Sam & Sara Ward's Adoption
by Sam & Sara Ward 10 Lives Impacted United States
After the devastating loss of our son from an incurable disease in 2012, we were left with a huge hole in our hearts. We took the time to grieve, h...
We have been busy over here at Team Ward overseeing details for our adoption, including doing fundraisers, preparing photo books for the adoption agency, and working on an online adoption profile for birth moms to look at. It’s crazy to put your family out there and hope that a birth mom will find some connection with you.
Most days, I feel like a kid waiting for Christmas.
When will this baby come? Will it be a boy or girl? What should I be doing now that I won’t be able to do for the next five years with a baby/toddler/preschooler?
You’d think by adoption #3 I’d have this down, but instead I’m just as clueless as ever.
I like to pretend I have the answers, but here’s the real answer: Adoption is mostly a crapshoot. We could get a baby in three weeks or in three years. I’m just praying for sooner rather than later, because friends, I’m not getting any younger.
Since I can’t seem to learn life’s lessons other than the hard way, I find myself, all too often, in situations that test my faith, patience and perseverance. Yay for me. The hard road is so much fun. This is, apparently, the only way for me to learn to trust God’s will 100% and to accept I have no say in the matter.
I’d like to think I’m getting better at this lesson after going through infertility, cancer, adoption, and my son’s terminal illness and death.
But no matter how many things you’ve been through, living in the unknown is always hard.
First, you find out your not in control.
Second, you find out who or what you really believe.
The last one is the scariest. It peels back the layers of everything we believe in order to expose the real question:
Are you really going to trust God?
If I answer yes, there are dozens of unknowns that I have to give up in our adoption process–my child’s health, the birth mom’s health, exposure to drugs, violence, abuse, you name it. The list is not fun.

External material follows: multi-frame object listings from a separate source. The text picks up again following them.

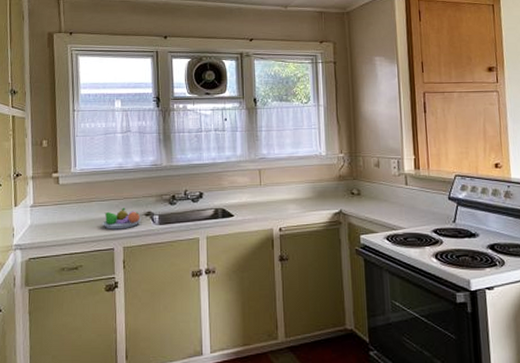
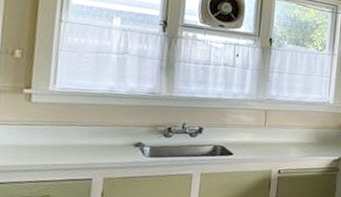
fruit bowl: present [102,207,141,230] -> none [80,135,129,159]

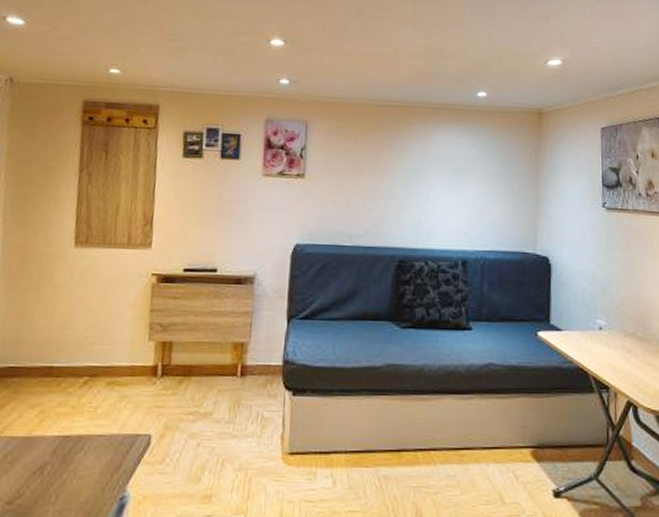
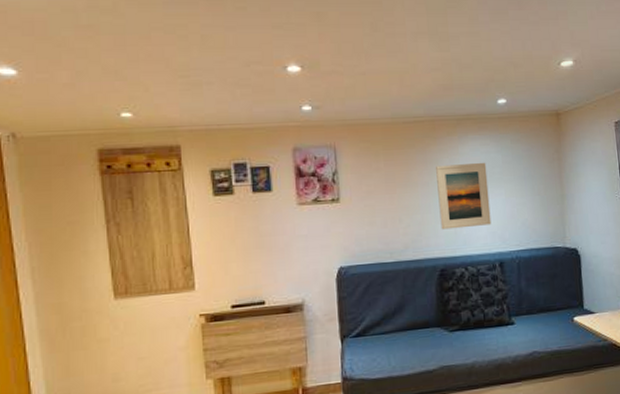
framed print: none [404,152,459,220] -> present [436,162,492,230]

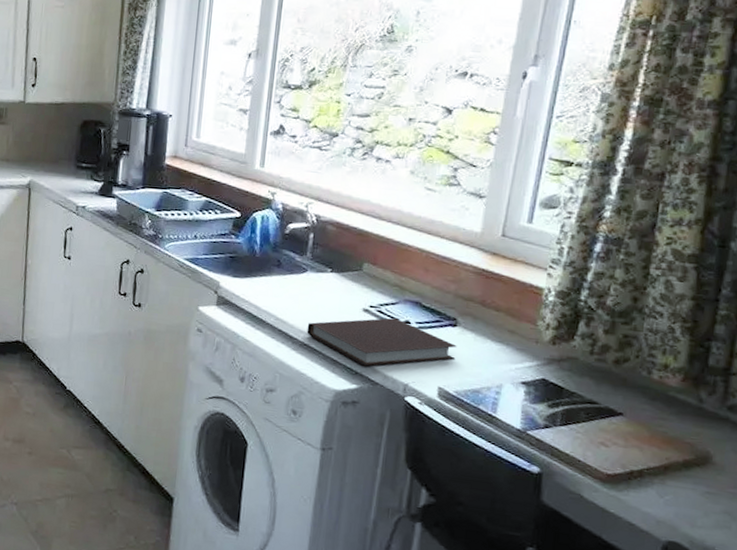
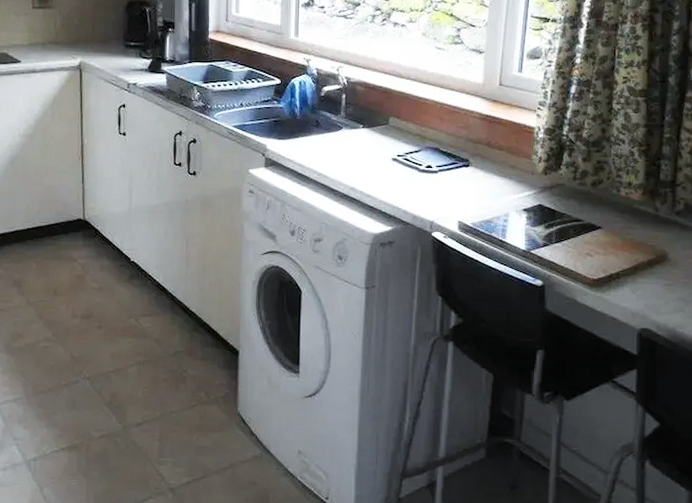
notebook: present [307,318,457,366] -> none [346,164,471,209]

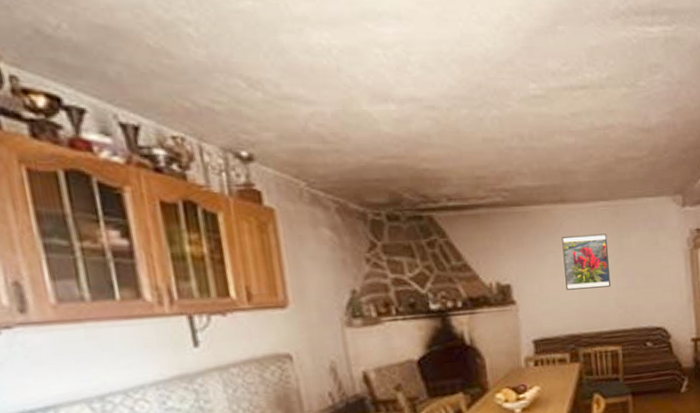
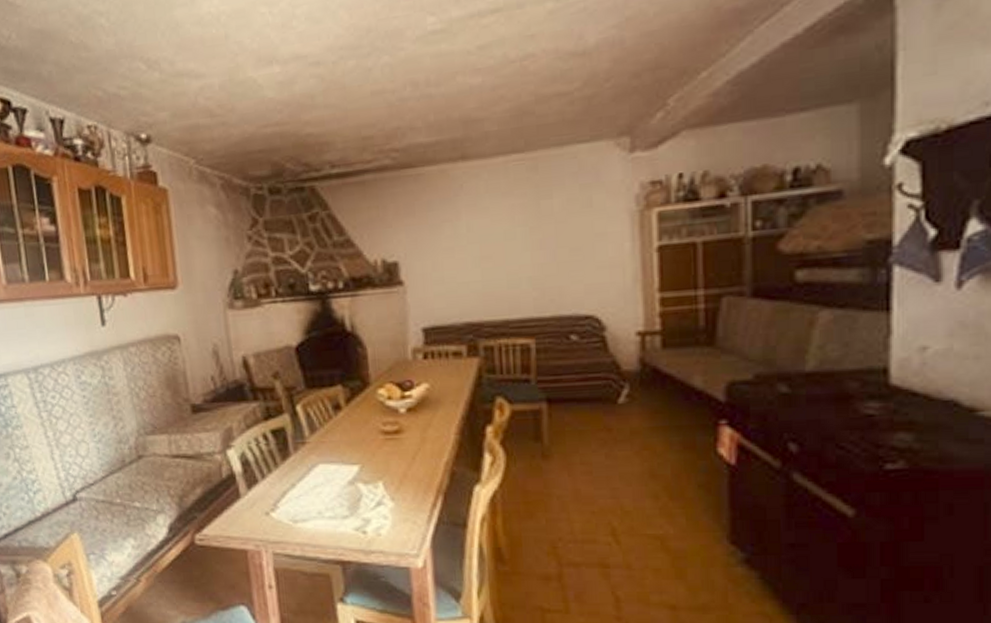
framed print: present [561,233,611,290] -> none [461,195,523,268]

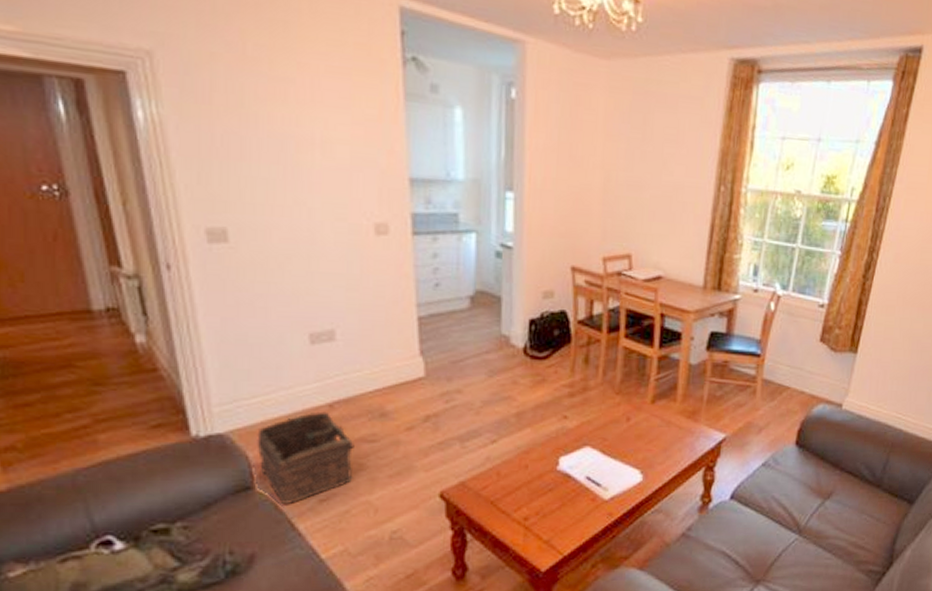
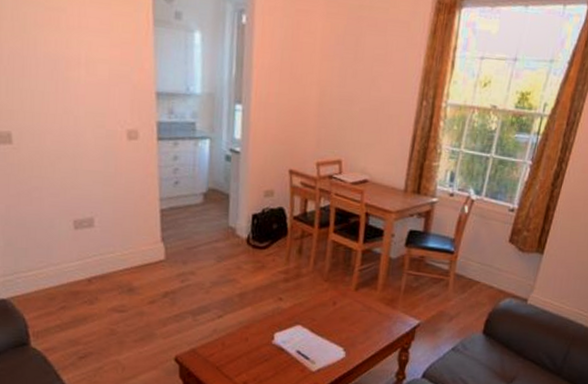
basket: present [256,411,354,505] -> none [31,284,107,360]

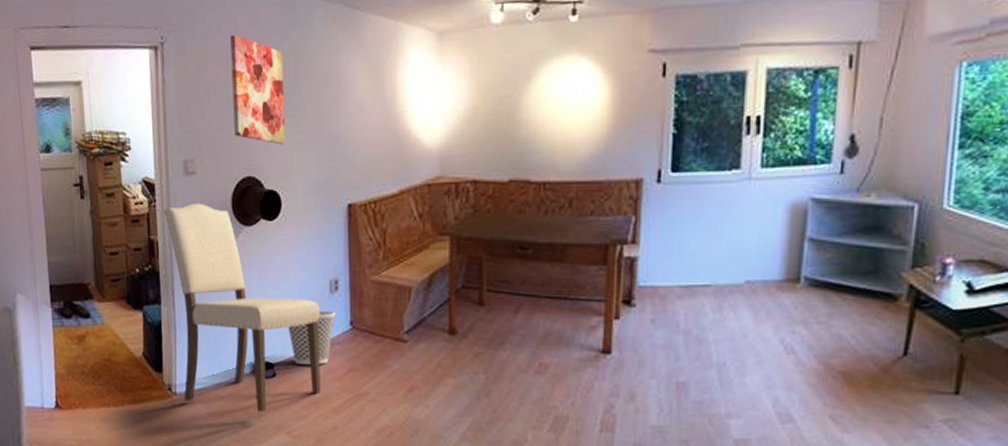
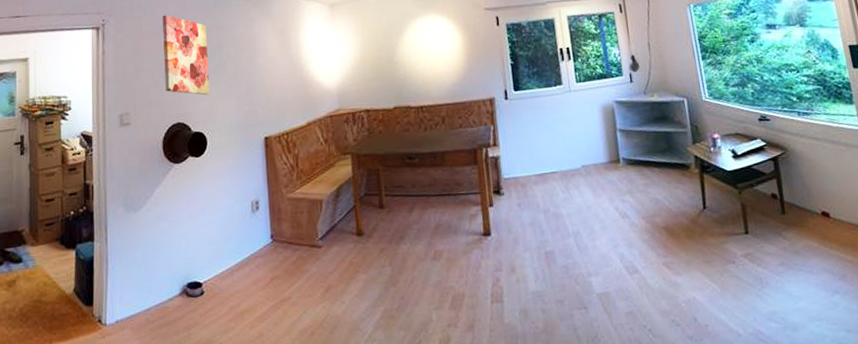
chair: present [163,203,321,412] -> none [99,148,246,331]
wastebasket: present [288,310,336,365] -> none [214,228,258,280]

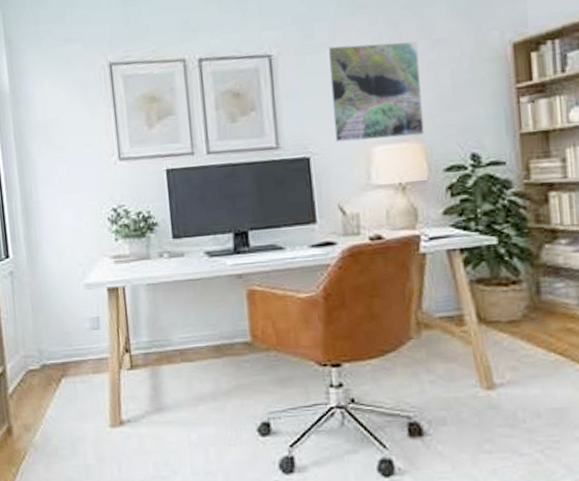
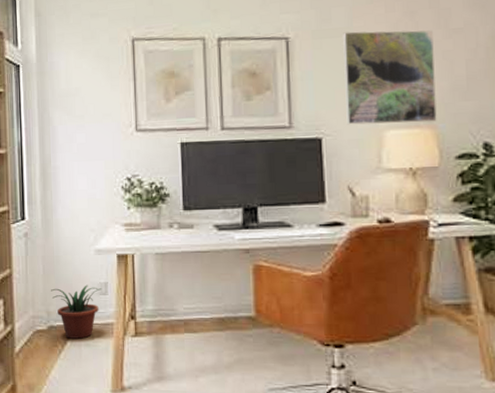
potted plant: none [41,320,94,376] -> present [51,285,102,339]

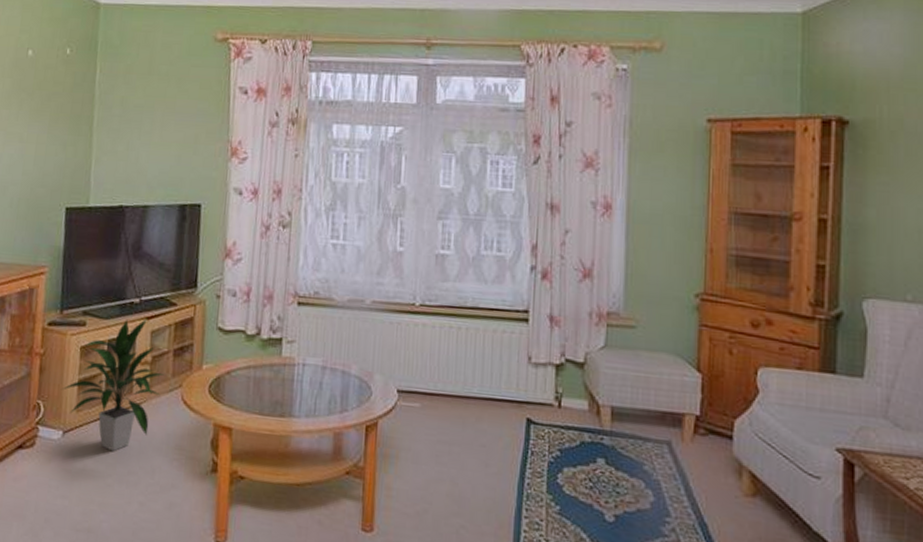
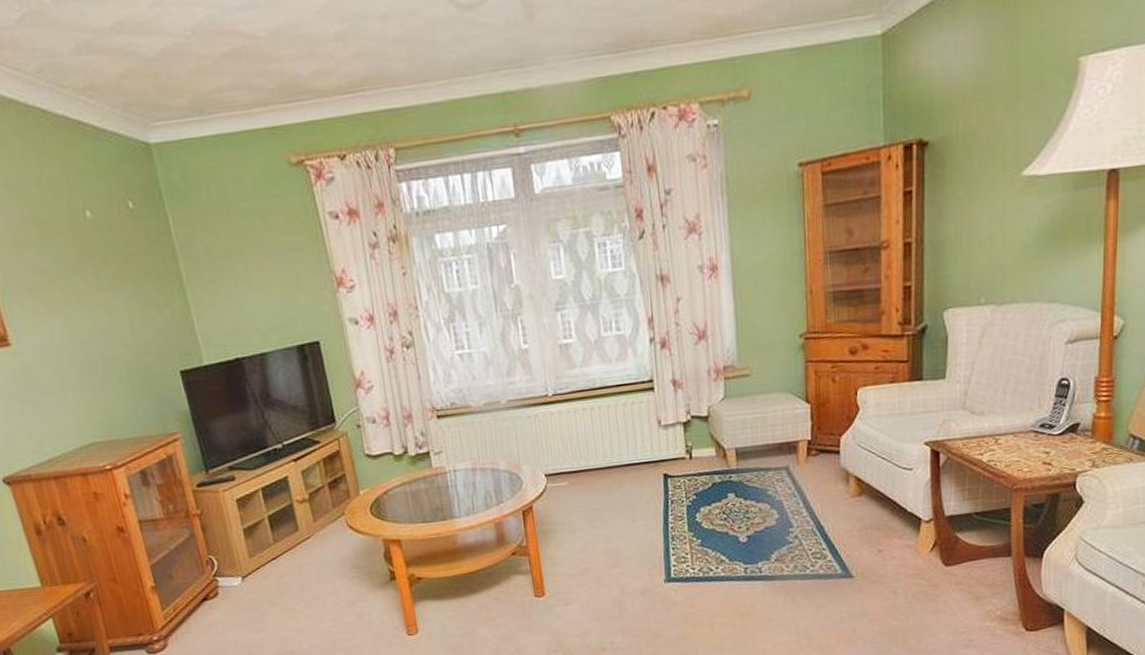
indoor plant: present [62,317,164,451] -> none [229,460,326,583]

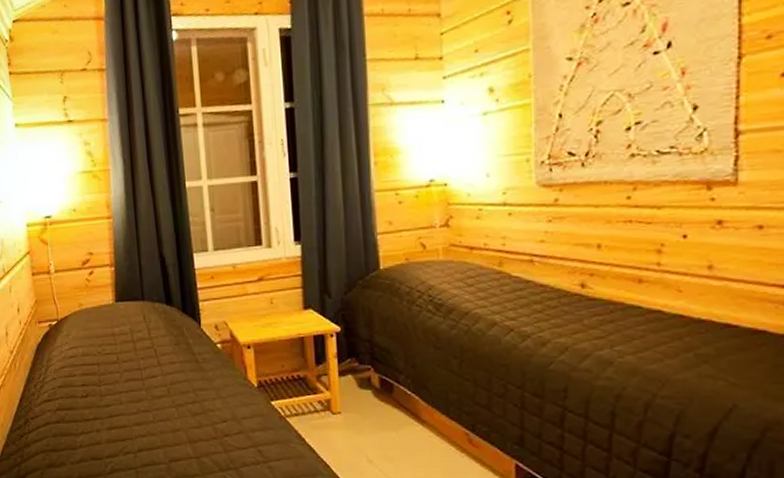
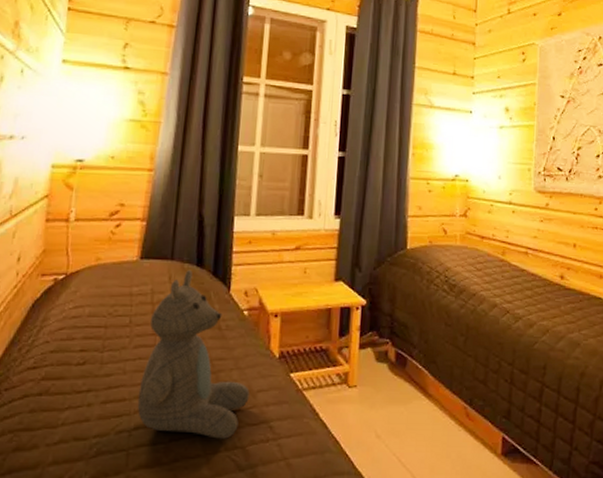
teddy bear: none [134,308,235,461] -> present [137,269,249,439]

When you are a type A personality like me, giving up control involves radical sacrifice.
It means surrendering to God’s will, a process often riddled with questions and difficult answers. It involves saying “Not my will, by thy will.” And then you have to live this out.
But this process of giving up involves another action: It means we hold on to God’s promises even more. When we give up control, we embrace his promises more. We let go of one thing and hold on tighter to another.
This means believing God’s promise when He says:
His promise is to prosper and not to harm. While I can’t have all the answers now, while I can’t control this situation, while I can’t do anything but pray–I know that his plan is always to prosper and not to harm.
This is a promise for both me and my children. And if you’re a believer, that’s a promise for you too.
We see this plan unfolding in our adoption. We didn’t know how we’d pay $26,000 for our adoption, but you all have blessed our socks off.
I thought God’s plan for raising this money was going to involve me getting a really awesome and well paying job. I know. I aim high. Though I have had some wonderful part time work over the last few years, it hasn’t really been the adoption windfall I was thinking of.
Now I see why: A lucrative job might have caused me to trust myself for my needs, instead of God.
Not getting what we wanted, the way we wanted it, was really a gift–a pivotal moment when we had to decide to trust God and not ourselves. We knew that if this adoption thing was going to happen, we had to put our need out there, trusting that the money would come in. We had to believe His plan would be done His way.
His plan, His way.
When we decided to raise our final $10,000, we thought that maybe, just maybe, by springtime we could raise it. So we set our goal at 200 days, launched our fundraiser, put out a few blogs and waited.
Then the donations started coming in, one after another, like a slow trickle of rain that turned into a steady downpour.
In only a month’s time we have reached 85%, which means we are just about to our goal. AMAZING.
I am so happy and grateful for this community of adoption supporters. You are the best and we could not be doing this without you.
Sam and I are thinking of ways to say thank you more personally, but until then, we wanted to say thank you for donating, sharing our fundraiser, and even encouraging us along the way.
While we’re learning about trust and giving up control, we’re also learning the truth about His will. His plan, His way.